Body or hand keypoint data:
----

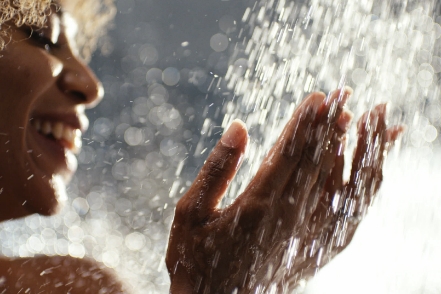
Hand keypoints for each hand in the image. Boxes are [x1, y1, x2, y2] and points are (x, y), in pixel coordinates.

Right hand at [166, 89, 402, 292]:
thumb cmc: (195, 261)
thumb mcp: (190, 214)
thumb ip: (216, 169)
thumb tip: (239, 127)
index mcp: (257, 206)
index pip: (291, 153)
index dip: (307, 122)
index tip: (320, 96)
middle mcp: (290, 219)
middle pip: (321, 162)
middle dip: (335, 124)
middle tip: (346, 94)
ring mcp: (308, 236)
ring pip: (345, 185)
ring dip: (361, 150)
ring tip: (376, 120)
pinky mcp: (317, 251)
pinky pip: (350, 213)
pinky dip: (366, 185)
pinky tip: (375, 166)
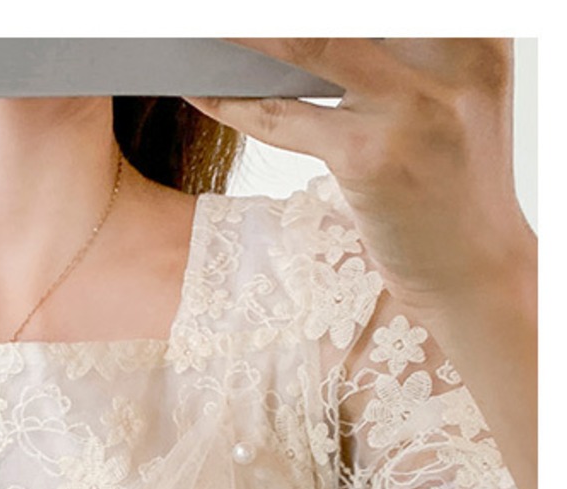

----

→ **WORK INSTRUCTION**
Your answer must be the lines from the one containing "index mcp: (257, 206)" through the last line of the records, both included, written out exactly and without pictures.

→ **WRITTEN RESPONSE**
index mcp: (257, 206)
index pip: (291, 153)
index dip: (307, 122)
index tip: (320, 96)
middle mcp: (290, 219)
middle pip: (321, 162)
middle dip: (335, 124)
middle tip: (346, 94)
ring mcp: (308, 236)
ring pip: (345, 185)
ring dip: (361, 150)
ring tip: (376, 120)
pinky mcp: (317, 251)
pinky pip: (350, 213)
pinky dip: (366, 185)
pinky tip: (375, 166)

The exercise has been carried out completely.